LISTED RECORDS section start

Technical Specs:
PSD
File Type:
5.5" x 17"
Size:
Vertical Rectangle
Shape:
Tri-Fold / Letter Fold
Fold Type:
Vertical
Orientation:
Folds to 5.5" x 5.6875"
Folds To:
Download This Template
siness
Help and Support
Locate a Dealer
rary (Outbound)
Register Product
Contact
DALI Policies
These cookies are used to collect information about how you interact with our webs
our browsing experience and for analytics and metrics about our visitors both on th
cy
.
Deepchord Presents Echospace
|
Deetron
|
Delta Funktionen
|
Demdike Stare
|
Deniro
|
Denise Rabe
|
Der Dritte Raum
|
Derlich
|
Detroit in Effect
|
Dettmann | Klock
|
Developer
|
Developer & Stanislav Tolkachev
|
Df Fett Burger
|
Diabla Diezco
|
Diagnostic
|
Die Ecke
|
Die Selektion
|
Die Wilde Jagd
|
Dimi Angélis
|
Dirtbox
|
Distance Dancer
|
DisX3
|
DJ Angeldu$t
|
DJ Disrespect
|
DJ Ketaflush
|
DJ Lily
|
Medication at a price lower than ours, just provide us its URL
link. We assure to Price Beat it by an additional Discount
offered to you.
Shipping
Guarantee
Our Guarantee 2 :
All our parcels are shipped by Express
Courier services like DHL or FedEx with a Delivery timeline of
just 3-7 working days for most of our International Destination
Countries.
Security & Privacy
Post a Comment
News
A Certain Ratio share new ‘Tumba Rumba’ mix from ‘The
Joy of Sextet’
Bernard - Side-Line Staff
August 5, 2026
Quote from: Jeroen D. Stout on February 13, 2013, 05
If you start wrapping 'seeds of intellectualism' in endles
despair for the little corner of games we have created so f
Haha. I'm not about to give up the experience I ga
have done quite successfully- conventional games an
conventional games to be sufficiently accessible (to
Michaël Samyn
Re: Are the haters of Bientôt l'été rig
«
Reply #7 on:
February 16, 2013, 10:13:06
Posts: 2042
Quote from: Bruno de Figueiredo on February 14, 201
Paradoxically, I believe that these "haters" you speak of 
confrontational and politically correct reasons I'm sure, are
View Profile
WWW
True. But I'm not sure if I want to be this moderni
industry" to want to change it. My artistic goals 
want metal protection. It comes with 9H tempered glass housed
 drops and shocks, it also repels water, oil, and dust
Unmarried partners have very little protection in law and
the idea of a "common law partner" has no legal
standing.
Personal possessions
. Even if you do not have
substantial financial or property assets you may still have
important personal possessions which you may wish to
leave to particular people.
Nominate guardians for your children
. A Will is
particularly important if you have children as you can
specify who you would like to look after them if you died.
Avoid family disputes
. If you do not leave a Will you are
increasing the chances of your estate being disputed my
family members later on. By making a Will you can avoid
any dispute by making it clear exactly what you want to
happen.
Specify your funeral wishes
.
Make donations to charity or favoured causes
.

LISTED RECORDS section end

### JOB ITEM:
Your task is to copy each line of the data above that holds "haters".

### ANSWER TO THIS PROBLEM:
Re: Are the haters of Bientôt l'été rig
Paradoxically, I believe that these "haters" you speak of 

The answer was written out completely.